We all do it — journalists, historians, even human beings. We all tinker with the truth in order to create an actuality that feels more truthful than the truth itself. How many times have you deliberately misquoted someone in order to make that anecdote a little bit funnier? How many times have you retrospectively put words into your own mouth in order to banish an espirit d’escalier? How quickly “I wish I’d said” becomes “what I said”! In fact, claiming that you said something you meant to say is considered so acceptable that even MPs are allowed to edit their speeches in Hansard. The relationship between what actually happened and what we say that happened is a fraught one, as every police detective will tell you.
I’m having a similar problem with my current book project, which is a new history of the Great Escape. Some of the RAF officers’ memoirs are at such a huge variance to what they told MI9 investigators after the war, that it is now almost impossible to even get near the truth. This isn’t because they were liars (OK, a couple were), but because they had told the stories so many times, over so many decades, that the natural tendency to exaggerate, inflate, massage and entertain has twisted the truth into something that is nearer to fiction than fact. For historians, the best you can do is to go with what your knowledge tells you is right, and to trust testimony made nearer the event than, say, at a speech made at a golf club last week. Anyway, for me, chasing the unobtainable — that is, the truth — is part of the fun of writing history.
Because the truth is a flakey place indeed, I’m somewhat sympathetic to the plight in which Johann Hari of the Independent now finds himself. Journalists face the same problem of representing the truth as historians, but they have to deal with it on a much tighter timescale. And, unlike historians (ahem), journalists are under a lot of pressure to deliver something punchy and immediately appealing. In other words, the temptation to sex up the dossier is huge.
I remember once writing a piece for the Times on the archaeological work going on at London Bridge during the building of the new Tube station. My features editor asked whether we could say that the archaeologists had discovered a Roman brothel. I said it was possible, as there were often brothels at the entrances to cities, but there was no proof. He told me to put that in, and — you’ve guessed it — he cut out my disclaimer, and the piece appeared the next morning claiming that the Museum of London had found a Roman brothel. Cue angry letter, which I left him to deal with.
But former colleagues and I did worse, far worse. One was sent to Heathrow Airport to interview women in WH Smith about their holiday reading. Unsurprisingly, he couldn’t be bothered to go, and he went back home and wrote the piece from there. I recall chucking in the odd line to this great work of fiction. I was particularly proud of my “totally made up woman in her late 30s”, the ambiguity of which sailed very close to the wind. In the mid 1990s, I once covered a Rolling Stones comeback concert in Sheffield for the news pages in which I was supposed to interview members of the audience, but I was too gauche for some reason, and just made up the quotes, because — and this is perhaps salient — I thought my quotes would better tell the story than the people I was supposed to be talking to.
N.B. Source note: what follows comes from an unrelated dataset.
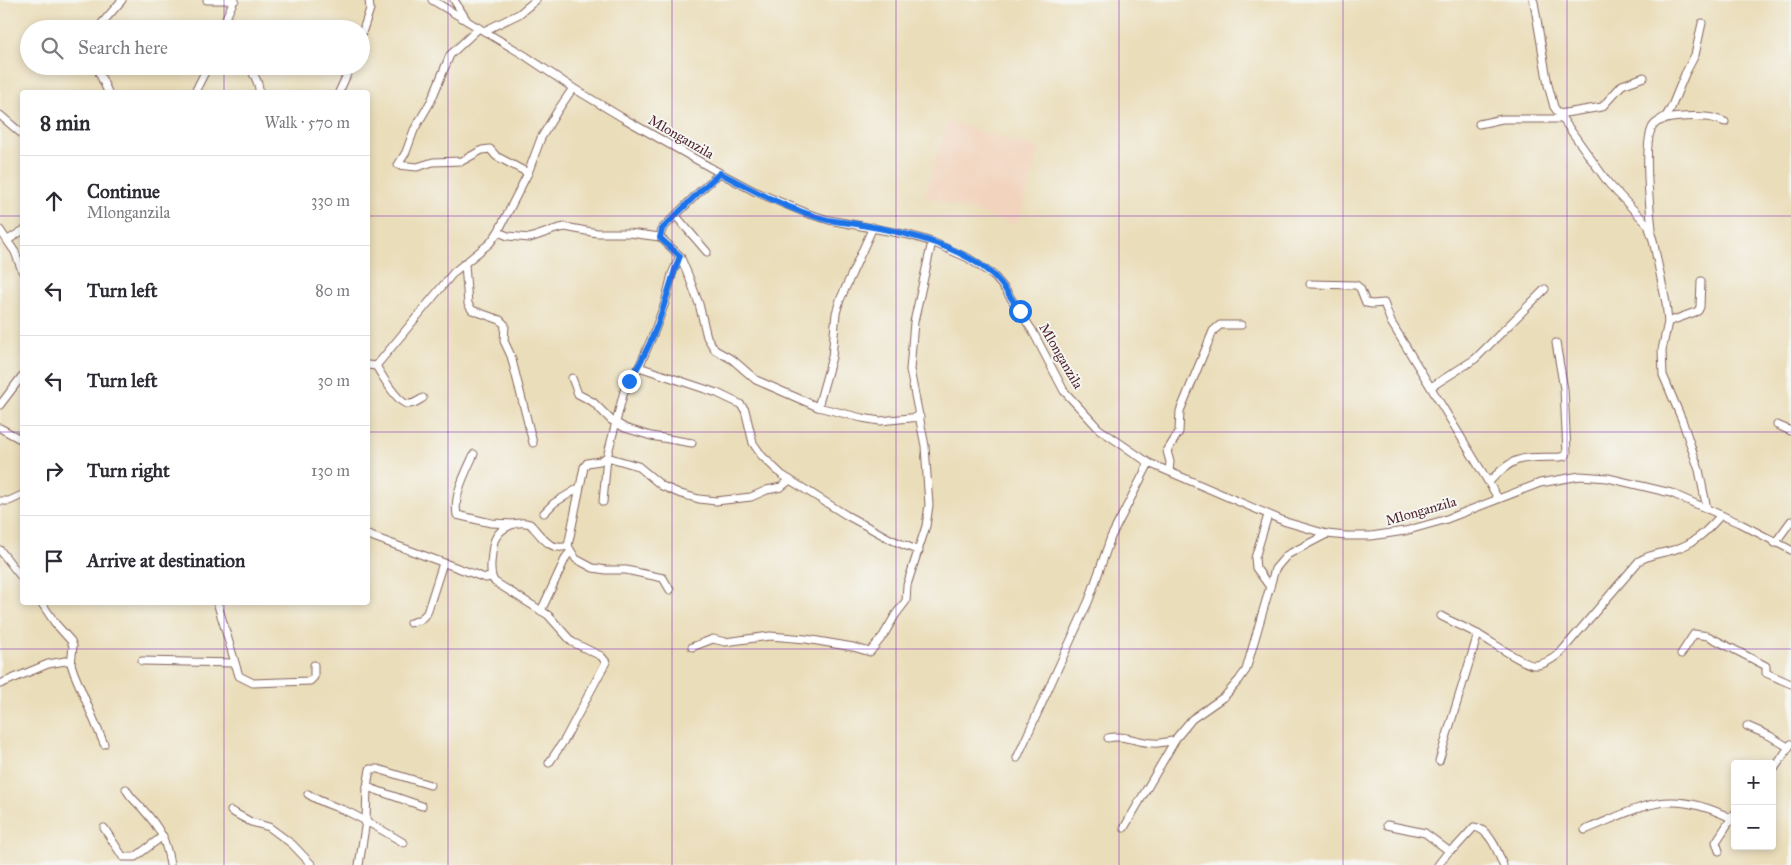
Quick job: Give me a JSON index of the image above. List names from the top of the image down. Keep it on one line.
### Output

Because of my guilty hack past, I initially found it hard to throw stones at Hari’s misleading insertion of interviewees’ previously spoken or written words into an interview. His justification seems almost plausible:
So occasionally, at the point in the interview where the subject has expressed an idea, I’ve quoted the idea as they expressed it in writing, rather than how they expressed it in speech. It’s a way of making sure the reader understands the point that (say) Gideon Levy wants to make as clearly as possible, while retaining the directness of the interview. Since my interviews are intellectual portraits that I hope explain how a person thinks, it seemed the most thorough way of doing it.
I think Hari is mistaken to claim his interviews are “intellectual portraits”, because that gives him an artistic licence to write up an interview in the same way as Lucien Freud might paint the Queen. A newspaper interview should be a fairly straightforward and truthful account of an encounter — it’s not a profile, and if it is, it should be billed as such. And if Hari wants to include his subject’s words from other sources, then it’s very easy to stitch them in without losing any immediacy.
I was wrong to make up my quotes all those years ago, and Hari is wrong to make up his quotes today. The problem is, Hari is playing a bigger game than I was when a junior writer on the Times many years ago — he is very high profile and he has even won prizes. He shouldn’t play fast and loose with quotes, and neither, if an unpublished letter from Rowan Wilson to the Independent is correct (I’ll leave you to Google that one), should he make things up. That letter is particularly damning.
We are all guilty of using licence, but to rely on it to the extent that Hari has done is to cross over into the world of invention. We have to draw these lines somewhere, and Hari must surely know, in his heart, that he has stepped over where most of us “content providers” mark that boundary. He should apologise to his readers.